All About Periods

How To Remove Blood Stains

Blood stains are the bane of woman’s underwear. Or bed sheets. Or tight shorts. I hereby dedicate this post to all women who experience the reluctance to get out of bed because you can’t bear the sight of waking up to a new blood stain again.

So, here are some tips on how to get those stains off your fabric!


For fresh stains

1. Always, pre-treat the stain with cold water. Do this by dabbing the area with cold water.

It has to be cold water, because warm or hot water can make the stain permanent! Why?

“Blood stains are by definition an “organic stain,” and organic stains are caused by anything that contains proteins (feces, sweat, urine, etc). Proteins are the building blocks of life and pretty much everything else on this planet; this is what makes blood stains so difficult to remove, because proteins are chemically reactive and tend to bind to each other when they’re exposed to heat and/or certain chemicals.”
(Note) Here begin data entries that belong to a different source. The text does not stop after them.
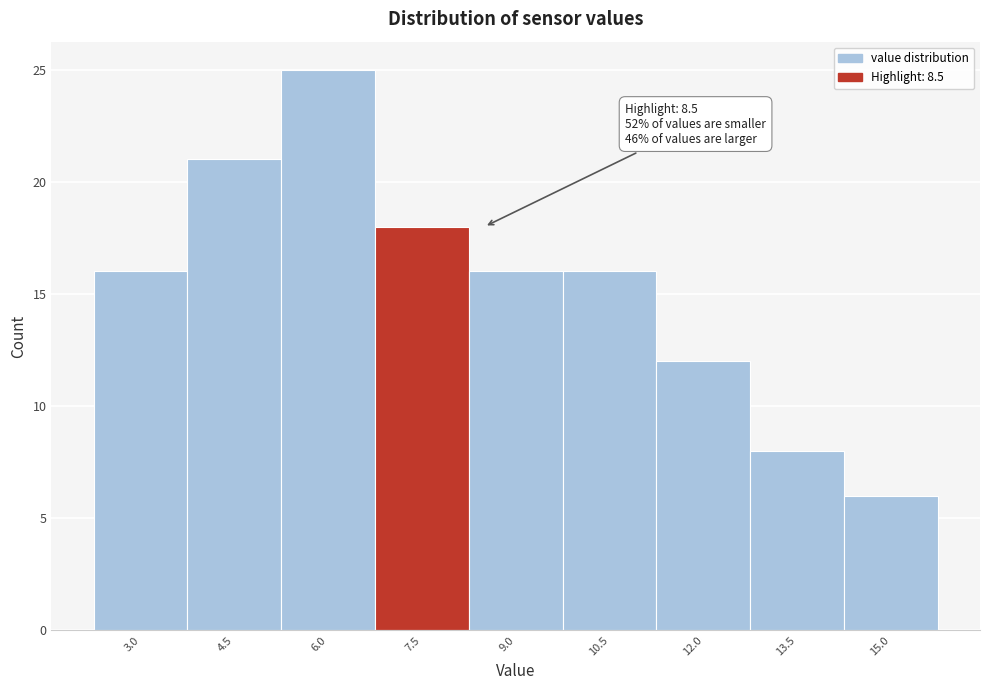

Reading right to left, transcribe all the data shown in this chart.

15.0=6	13.5=8	12.0=12	10.5=16	9.0=16	7.5=18	6.0=25	4.5=21	3.0=16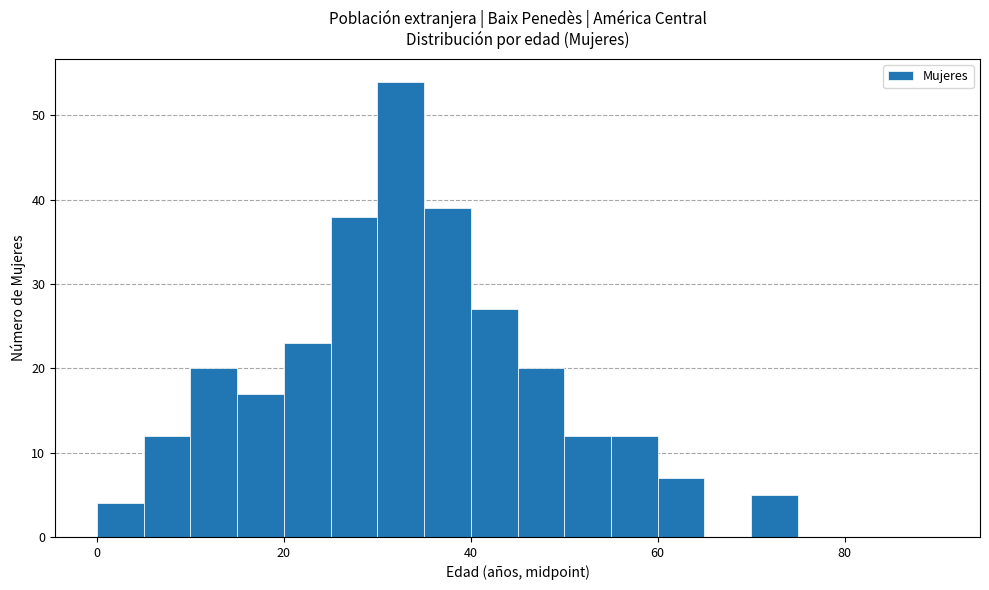

Read against the x-axis, roughly where is the centre of the tallest bar?

32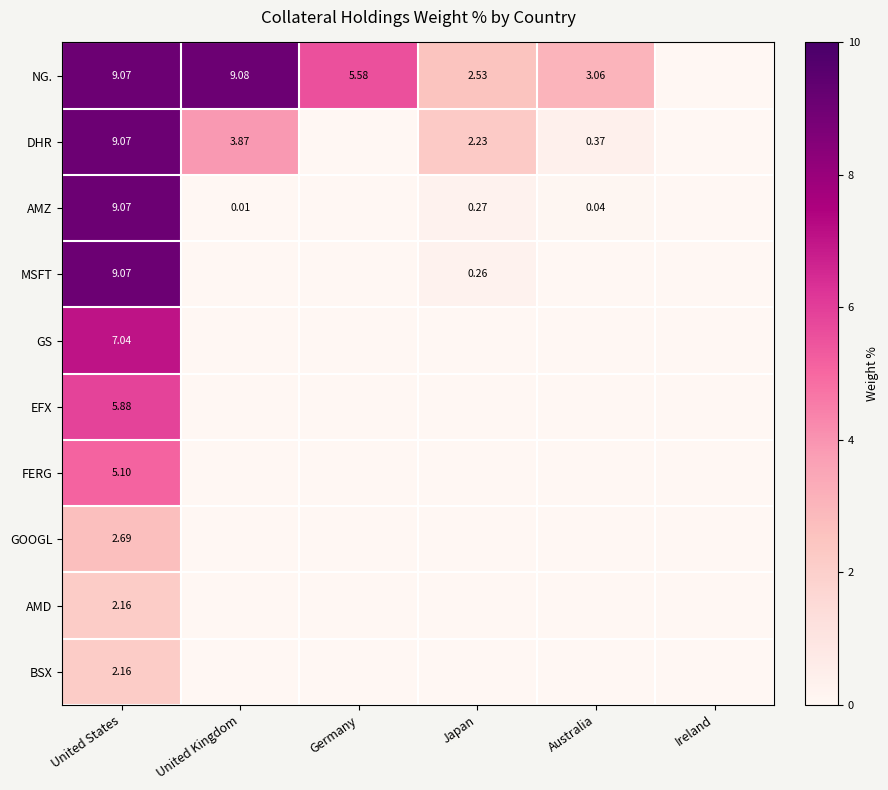

Is the value of EFX at United States greater than the value of AMZ at United States?

No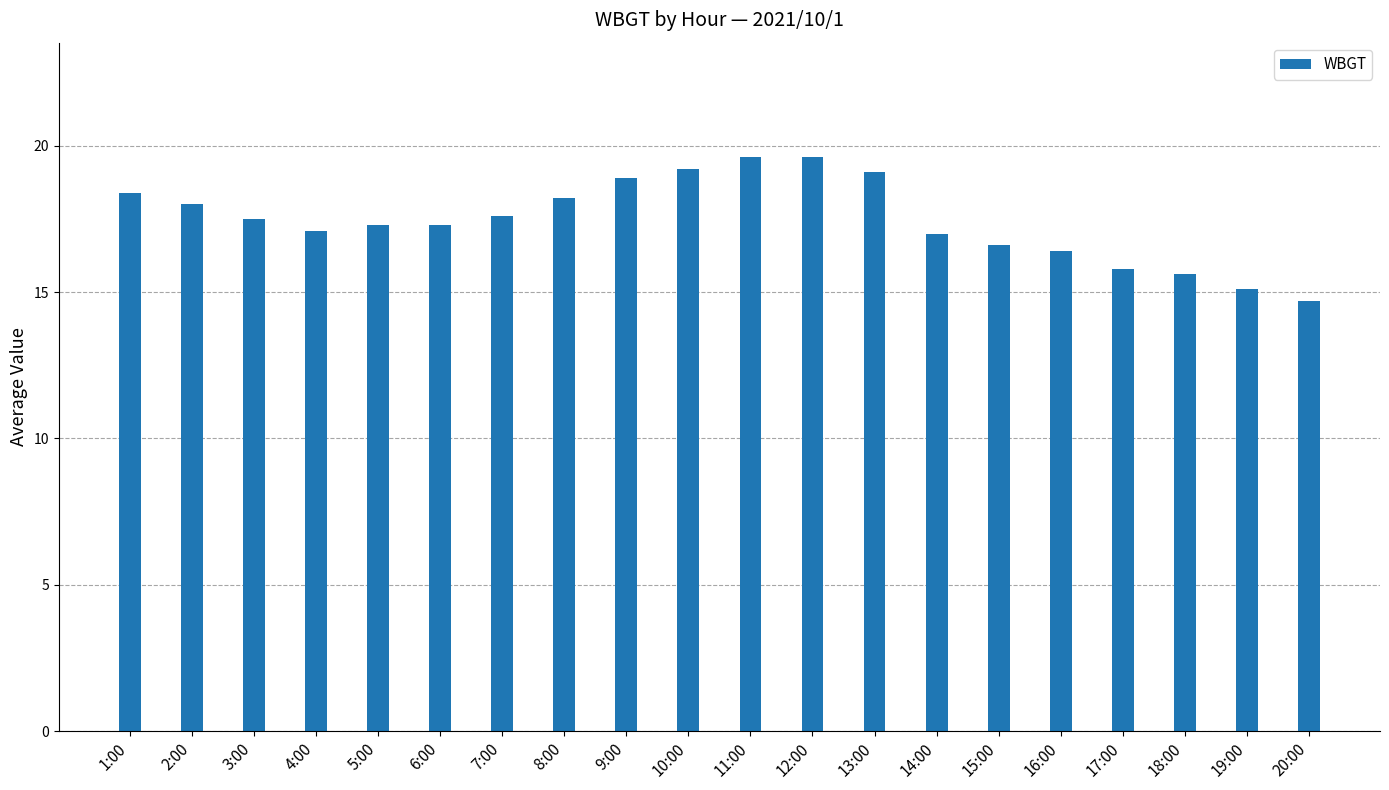

What is the minimum value shown in the chart?

14.7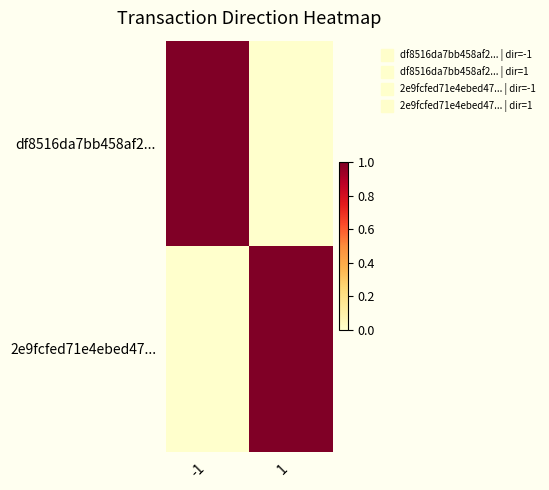

Which series changed the most between -1 and 1?

df8516da7bb458af2...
2. Blot out the already wet stain with a absorbent cotton towel, or layers and layers of paper towels.

Cotton and paper towels are your best friends when it comes to getting rid of stubborn stains. How then, do you blot a stain out without causing the stain to run, or become more permanent?

  • Start from the stubborn borders of the stain, and work your way towards the main area
  • Be gentle do not apply excessive pressure. Also, do not rub the stain, lest it spreads!


For older stains

If the stain has had some time to set, and it seems that the above method hasn’t worked too well for you, then try adding these into cold water to form a solution to dab that annoying stain our of the fabric!

Mix with cold water:

    • White vinegar, or
    • Salt (add a teaspoon of salt to a cup of cold water), or
    • Baking soda and lemon juice, or
    • Detergent

White vinegar, especially, can remove the smell of blood and thoroughly treat the stain. Salt is a mild method of treating stains, and is ideal for delicate fabrics like silk. Baking soda and lemon juice reacts with each other to lift the stain out.

If the stain still remains, keep spraying/dabbing the area – and do not expose to heat until the stain has been completely removed.

For bed sheets and mattresses

Dab the stain with cold water and detergent, and then dab it again with cold water to rinse off the solution.
You may consider using a toothbrush to gently clean off the stain. Be careful not to use too much water – the dampness may damage the upholstery of the mattress.

When the stain is completely removed, use a hairdryer to dry the area, and spread some baking powder on it overnight to absorb moisture.


Since blood is an organic stain, the best (read: Nature’s) way is to use enzymes to break down proteins in blood to remove it. Saliva (yes, your own saliva) contains the necessary enzymes to remove stains. It is a handy stain remover to have if you don’t have any water on hand!

You could also use an enzymatic detergent.

Hydrogen peroxide

Hydrogen peroxide is a strong chemical which may be too harsh on your fabric – it is best used for white clothing.

Laundering tips (and other solutions)

What do you do after you have treated the stain? Before you put your clothes to the washing machine, you could soak them with some detergent or vinegar to get rid of every last bit of blood from the fabric fibre at least 10 minutes, or until stain is completely gone. Some sources recommend to throw the fabric into the washing machine with vinegar. This is also where enzymatic detergent comes in useful. However, do remember to check how to wash your clothing – if it needs to be sent to the drycleaners, then do so.